If you get a printout of the alignment, I can interpret the numbers for you. Back when all we had was large, heavy rear-wheel-drive cars, it was sufficient to measure caster and camber to the nearest eighth or sixteenth of a degree. Alignment equipment was mechanical. Once light-weight front-wheel-drive cars showed up, especially those with strut suspension, we needed a real lot more precision. At a minimum, we can set our alignment computers to read to a tenth of a degree. That is only done by mechanics who are more interested in time over customer satisfaction. At the dealership I always set my computer to read to the hundredth of a degree. That brings me to my last point of value. We always adjust in a slight left-hand pull to offset the results of "road crown". That's the slant to the right so water runs off the road surface. With your truck and older similar cars, we could do that with about a quarter degree more camber on the left wheel or a half degree more caster on the right wheel. Back in the '90s, with little cars with struts, I had the best luck when adjusting in 0.06 degrees more camber on the left side. There's no way you could get that precise with old mechanical equipment. That's also why I set my computer to read to that much accuracy. That's for people who are more interested in no customer complaints even though it takes a lot more time to get good results.

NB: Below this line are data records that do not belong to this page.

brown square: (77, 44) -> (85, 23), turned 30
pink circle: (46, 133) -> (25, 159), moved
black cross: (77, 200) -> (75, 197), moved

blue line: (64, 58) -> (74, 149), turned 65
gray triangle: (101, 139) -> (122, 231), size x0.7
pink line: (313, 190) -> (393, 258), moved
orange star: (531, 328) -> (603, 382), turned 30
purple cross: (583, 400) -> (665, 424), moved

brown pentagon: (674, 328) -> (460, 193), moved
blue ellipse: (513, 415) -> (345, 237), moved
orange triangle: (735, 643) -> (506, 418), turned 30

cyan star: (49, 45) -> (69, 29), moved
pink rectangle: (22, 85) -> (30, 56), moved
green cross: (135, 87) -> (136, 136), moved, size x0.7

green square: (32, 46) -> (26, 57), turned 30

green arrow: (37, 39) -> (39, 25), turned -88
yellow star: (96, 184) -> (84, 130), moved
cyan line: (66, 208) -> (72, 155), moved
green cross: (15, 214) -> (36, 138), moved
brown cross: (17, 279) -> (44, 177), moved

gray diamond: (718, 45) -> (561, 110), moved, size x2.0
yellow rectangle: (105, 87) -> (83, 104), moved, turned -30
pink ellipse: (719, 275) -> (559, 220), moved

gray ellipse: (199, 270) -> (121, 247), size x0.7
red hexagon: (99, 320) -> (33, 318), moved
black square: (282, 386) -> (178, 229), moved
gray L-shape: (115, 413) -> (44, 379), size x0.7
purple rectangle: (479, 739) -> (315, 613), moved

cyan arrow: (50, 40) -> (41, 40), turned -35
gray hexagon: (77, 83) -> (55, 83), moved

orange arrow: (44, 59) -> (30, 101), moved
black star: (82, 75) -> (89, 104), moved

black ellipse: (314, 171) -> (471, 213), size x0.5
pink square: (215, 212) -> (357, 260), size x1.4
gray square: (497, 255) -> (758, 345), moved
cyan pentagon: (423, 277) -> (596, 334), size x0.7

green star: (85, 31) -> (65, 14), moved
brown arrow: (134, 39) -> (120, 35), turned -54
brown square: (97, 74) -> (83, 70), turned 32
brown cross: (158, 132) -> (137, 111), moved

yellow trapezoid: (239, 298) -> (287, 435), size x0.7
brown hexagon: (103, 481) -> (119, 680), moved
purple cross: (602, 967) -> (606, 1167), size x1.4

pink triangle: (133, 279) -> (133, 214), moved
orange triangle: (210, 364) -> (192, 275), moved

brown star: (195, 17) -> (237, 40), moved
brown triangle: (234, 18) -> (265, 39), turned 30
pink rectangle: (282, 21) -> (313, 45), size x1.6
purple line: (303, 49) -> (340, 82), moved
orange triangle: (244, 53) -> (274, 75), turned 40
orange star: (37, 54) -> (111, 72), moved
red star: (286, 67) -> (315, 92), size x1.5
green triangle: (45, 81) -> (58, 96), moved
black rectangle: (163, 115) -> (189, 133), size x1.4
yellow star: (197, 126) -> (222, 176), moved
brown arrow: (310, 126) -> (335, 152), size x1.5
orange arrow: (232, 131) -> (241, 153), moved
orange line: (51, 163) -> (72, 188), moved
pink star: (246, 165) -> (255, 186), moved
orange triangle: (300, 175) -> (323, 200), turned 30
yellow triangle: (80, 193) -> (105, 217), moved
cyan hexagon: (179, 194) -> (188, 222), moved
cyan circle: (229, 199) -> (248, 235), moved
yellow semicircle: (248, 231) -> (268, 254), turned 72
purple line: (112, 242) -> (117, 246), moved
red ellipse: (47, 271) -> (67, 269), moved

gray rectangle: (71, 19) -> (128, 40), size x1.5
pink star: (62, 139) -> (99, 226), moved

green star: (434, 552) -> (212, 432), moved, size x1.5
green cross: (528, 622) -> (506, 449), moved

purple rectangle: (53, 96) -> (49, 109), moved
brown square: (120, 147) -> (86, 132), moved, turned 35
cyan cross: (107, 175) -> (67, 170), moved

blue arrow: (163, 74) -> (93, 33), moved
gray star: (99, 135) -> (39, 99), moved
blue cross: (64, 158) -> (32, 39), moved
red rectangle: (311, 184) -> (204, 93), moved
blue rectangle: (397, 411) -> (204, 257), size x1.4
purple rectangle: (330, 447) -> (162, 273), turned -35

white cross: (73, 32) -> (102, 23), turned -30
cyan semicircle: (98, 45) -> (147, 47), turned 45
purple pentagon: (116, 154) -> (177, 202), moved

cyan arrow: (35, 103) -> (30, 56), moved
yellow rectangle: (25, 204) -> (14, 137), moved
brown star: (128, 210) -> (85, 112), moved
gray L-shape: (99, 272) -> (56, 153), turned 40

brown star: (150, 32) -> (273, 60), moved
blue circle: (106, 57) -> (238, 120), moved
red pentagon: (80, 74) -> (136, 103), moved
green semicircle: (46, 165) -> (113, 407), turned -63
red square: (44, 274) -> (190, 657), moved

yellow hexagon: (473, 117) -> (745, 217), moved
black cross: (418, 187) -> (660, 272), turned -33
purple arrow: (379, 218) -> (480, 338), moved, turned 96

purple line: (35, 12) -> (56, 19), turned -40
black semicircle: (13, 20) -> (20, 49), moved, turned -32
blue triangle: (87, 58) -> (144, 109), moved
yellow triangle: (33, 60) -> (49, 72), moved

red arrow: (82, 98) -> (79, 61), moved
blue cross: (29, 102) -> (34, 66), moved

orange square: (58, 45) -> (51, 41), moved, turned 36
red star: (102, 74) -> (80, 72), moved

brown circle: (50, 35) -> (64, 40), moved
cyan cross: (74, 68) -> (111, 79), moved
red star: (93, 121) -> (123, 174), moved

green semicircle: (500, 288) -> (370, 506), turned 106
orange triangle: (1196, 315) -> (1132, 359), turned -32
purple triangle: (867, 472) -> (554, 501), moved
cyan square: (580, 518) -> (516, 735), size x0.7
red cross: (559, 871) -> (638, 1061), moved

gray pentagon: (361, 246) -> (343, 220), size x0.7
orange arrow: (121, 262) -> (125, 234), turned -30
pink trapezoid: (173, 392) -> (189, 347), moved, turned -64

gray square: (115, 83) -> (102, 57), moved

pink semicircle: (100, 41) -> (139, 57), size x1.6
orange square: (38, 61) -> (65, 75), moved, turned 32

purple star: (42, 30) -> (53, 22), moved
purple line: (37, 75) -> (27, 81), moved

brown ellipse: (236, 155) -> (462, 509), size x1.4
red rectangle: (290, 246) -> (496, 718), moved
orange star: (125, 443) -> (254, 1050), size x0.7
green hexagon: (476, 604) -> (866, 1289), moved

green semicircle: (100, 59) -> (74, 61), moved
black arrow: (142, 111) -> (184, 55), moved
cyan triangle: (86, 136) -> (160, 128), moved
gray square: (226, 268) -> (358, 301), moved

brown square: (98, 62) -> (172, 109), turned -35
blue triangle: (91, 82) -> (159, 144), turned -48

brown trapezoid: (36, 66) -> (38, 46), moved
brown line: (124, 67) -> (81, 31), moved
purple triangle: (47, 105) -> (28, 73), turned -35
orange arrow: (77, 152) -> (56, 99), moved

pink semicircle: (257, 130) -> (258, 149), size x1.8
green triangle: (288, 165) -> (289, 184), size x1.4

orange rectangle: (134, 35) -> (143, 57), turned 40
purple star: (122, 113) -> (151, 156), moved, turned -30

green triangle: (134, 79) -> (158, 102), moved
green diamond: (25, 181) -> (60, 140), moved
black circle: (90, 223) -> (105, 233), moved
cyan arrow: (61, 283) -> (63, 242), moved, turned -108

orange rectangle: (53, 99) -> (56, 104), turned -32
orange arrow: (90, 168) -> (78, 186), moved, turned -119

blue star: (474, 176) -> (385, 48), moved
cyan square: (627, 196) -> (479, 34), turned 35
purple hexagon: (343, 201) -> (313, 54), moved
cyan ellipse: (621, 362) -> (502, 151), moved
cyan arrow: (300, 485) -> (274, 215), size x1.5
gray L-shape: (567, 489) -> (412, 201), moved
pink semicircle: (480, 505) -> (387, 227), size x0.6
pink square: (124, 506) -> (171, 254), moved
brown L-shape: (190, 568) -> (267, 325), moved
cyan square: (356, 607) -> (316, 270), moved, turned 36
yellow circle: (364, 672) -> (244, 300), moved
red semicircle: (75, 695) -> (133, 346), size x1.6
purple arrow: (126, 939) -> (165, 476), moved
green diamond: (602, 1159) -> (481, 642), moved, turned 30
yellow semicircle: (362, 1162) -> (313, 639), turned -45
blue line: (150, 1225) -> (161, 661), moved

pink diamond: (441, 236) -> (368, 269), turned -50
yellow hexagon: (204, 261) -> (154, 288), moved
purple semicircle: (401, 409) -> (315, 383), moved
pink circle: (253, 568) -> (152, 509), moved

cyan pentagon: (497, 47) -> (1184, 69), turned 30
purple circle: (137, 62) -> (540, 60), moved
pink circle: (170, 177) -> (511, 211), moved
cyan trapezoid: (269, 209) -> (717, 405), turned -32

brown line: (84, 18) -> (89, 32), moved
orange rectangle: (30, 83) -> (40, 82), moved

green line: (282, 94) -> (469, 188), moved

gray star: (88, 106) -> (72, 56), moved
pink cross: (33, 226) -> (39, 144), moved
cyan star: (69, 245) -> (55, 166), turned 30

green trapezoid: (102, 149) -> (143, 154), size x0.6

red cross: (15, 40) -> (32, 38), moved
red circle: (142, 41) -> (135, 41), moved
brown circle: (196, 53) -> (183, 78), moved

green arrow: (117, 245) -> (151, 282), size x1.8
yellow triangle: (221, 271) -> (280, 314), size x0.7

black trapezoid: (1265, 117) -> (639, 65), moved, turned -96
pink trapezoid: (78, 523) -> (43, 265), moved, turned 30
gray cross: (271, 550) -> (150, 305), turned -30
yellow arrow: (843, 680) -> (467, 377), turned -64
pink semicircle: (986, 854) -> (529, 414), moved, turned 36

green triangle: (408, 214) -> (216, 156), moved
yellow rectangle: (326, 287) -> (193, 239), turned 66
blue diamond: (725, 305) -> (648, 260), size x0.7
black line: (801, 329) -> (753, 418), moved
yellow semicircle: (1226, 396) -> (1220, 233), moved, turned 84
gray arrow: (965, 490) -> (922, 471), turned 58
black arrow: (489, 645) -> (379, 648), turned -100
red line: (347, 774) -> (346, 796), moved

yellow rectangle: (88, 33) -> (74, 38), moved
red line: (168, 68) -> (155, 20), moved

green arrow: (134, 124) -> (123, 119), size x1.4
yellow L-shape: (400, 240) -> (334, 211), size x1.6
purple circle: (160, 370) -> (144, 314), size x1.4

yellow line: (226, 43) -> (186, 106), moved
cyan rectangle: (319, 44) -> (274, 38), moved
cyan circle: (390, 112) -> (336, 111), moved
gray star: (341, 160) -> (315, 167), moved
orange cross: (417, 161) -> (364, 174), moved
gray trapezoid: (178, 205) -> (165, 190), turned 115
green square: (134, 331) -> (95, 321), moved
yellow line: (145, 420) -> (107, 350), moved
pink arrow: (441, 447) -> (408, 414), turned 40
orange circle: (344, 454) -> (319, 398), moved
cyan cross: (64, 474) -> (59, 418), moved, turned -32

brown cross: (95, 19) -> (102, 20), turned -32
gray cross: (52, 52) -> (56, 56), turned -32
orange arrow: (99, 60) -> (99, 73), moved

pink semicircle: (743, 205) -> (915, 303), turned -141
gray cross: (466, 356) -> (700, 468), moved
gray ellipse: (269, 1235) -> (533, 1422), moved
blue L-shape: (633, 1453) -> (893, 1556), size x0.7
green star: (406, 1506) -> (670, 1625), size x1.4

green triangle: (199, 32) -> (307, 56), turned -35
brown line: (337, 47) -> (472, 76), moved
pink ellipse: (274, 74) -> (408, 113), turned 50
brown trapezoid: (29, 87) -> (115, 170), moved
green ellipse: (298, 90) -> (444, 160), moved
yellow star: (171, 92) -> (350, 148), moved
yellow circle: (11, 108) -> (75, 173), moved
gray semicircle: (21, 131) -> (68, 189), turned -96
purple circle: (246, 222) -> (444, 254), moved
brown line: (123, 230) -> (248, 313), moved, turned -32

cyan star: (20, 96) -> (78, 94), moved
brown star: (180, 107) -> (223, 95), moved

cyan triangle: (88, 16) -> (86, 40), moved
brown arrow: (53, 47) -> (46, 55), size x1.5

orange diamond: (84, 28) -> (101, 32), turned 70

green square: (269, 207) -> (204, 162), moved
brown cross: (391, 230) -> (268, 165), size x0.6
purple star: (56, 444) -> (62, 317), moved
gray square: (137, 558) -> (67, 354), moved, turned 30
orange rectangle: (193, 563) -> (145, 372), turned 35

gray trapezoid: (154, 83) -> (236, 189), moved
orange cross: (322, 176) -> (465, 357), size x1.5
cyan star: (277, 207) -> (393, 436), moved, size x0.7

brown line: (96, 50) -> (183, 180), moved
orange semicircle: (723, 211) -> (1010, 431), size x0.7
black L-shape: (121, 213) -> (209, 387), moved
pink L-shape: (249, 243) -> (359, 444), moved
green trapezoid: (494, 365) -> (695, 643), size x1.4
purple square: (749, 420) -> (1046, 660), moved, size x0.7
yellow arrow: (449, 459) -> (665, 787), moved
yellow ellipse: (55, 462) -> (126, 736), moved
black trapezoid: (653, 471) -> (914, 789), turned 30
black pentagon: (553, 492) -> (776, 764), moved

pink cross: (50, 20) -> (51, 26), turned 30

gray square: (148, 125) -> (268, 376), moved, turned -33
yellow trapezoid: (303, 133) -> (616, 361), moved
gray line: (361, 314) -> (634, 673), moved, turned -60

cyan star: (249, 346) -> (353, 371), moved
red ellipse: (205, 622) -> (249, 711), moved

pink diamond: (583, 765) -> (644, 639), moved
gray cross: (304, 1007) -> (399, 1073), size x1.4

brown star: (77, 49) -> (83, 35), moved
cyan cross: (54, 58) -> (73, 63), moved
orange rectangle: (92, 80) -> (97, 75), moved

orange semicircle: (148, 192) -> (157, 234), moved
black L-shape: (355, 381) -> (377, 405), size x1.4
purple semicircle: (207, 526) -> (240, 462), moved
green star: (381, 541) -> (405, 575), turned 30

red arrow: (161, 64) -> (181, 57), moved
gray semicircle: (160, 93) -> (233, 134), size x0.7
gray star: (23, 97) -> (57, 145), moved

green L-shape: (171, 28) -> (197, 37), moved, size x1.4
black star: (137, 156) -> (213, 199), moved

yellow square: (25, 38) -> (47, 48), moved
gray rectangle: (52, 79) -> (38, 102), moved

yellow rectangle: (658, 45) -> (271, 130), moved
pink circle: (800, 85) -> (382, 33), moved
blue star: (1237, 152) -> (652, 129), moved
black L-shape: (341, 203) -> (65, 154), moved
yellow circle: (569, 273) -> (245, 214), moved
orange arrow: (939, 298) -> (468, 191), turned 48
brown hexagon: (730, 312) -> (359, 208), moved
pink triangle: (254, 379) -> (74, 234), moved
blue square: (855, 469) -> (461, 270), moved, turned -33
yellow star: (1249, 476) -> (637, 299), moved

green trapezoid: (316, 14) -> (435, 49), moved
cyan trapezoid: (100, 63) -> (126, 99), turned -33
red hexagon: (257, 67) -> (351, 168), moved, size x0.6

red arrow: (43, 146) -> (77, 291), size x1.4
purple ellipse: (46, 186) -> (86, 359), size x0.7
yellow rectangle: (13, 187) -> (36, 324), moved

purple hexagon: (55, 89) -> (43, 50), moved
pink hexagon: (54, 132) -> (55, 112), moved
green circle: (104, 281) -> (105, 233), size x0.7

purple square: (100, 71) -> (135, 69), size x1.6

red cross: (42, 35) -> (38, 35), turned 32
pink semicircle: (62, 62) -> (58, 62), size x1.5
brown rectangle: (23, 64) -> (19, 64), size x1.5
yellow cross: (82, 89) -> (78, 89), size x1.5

I know that's a lot to take in, but now I want to apply that to ride height. The frame rail, upper and lower control arms, and the spindle form four sides of a geometric relationship resembling a square. When at the correct ride height, as the spindle moves up and down, it tips in and out on top just enough to reduce one cause of tire wear. When the spring sags, that geometric relationship is all messed up. It results in the tire tipping in and out an exaggerated amount, and the tread slides back and forth sideways across the road surface more than normal. That is why all the alignment numbers can look perfect, but you'll still have horrible tire wear.

Another way to look at this is if you start with both wheels in perfect alignment, then do nothing except lower the ride height, camber readings will have gone out of specs. If all you do is readjust camber, as many inexperienced mechanics do, the numbers on the computer will again look perfect, but you'll still have real bad tire wear due to the geometric angles being wrong. Numbers on the computer only apply to a vehicle that is standing still. Tire wear comes from the changes in those angles as the car is bouncing up and down. This is where if you do not readjust any alignment angles, but just raise ride height back up to where it should be, it beings all the alignment angles back to where they used to be, which was correct.

One more clue to be aware of, when you said you had miserable tire wear, but there was no mention of pulling or crooked steering wheel, that immediately suggests to me nothing got hit, bent, or shifted, so the alignment adjustments aren't the cause of that wear. It's ride height that is the much better suspect, and you can correct or improve that yourself. The exception is if someone previously readjusted caster and camber while the ride height was sagged and not corrected first. Now, once ride height is brought back to specs, camber will change and no longer be in specs. It will have to be readjusted after ride height is corrected.

"Toe" is the last of the three main alignment angles. That's a story for another day. Tire wear can be summed up in camber wear is always a factor on that one tire, although it can be out of adjustment on both wheels. If camber is only wrong on the left wheel, you'll have excessive edge wear on just that one tire. Toe wear always affects both tires equally, even when just one is misadjusted. Toe is the direction the tires are steering when turned straight ahead. If both wheels are out of adjustment equally, you can still have a straight steering wheel, but real bad tire wear. If only one wheel is misadjusted, the steering wheel will be off-center, along with tire wear on both tires.

I'd be happy to type up a lot more on toe, but I'll need another night or two.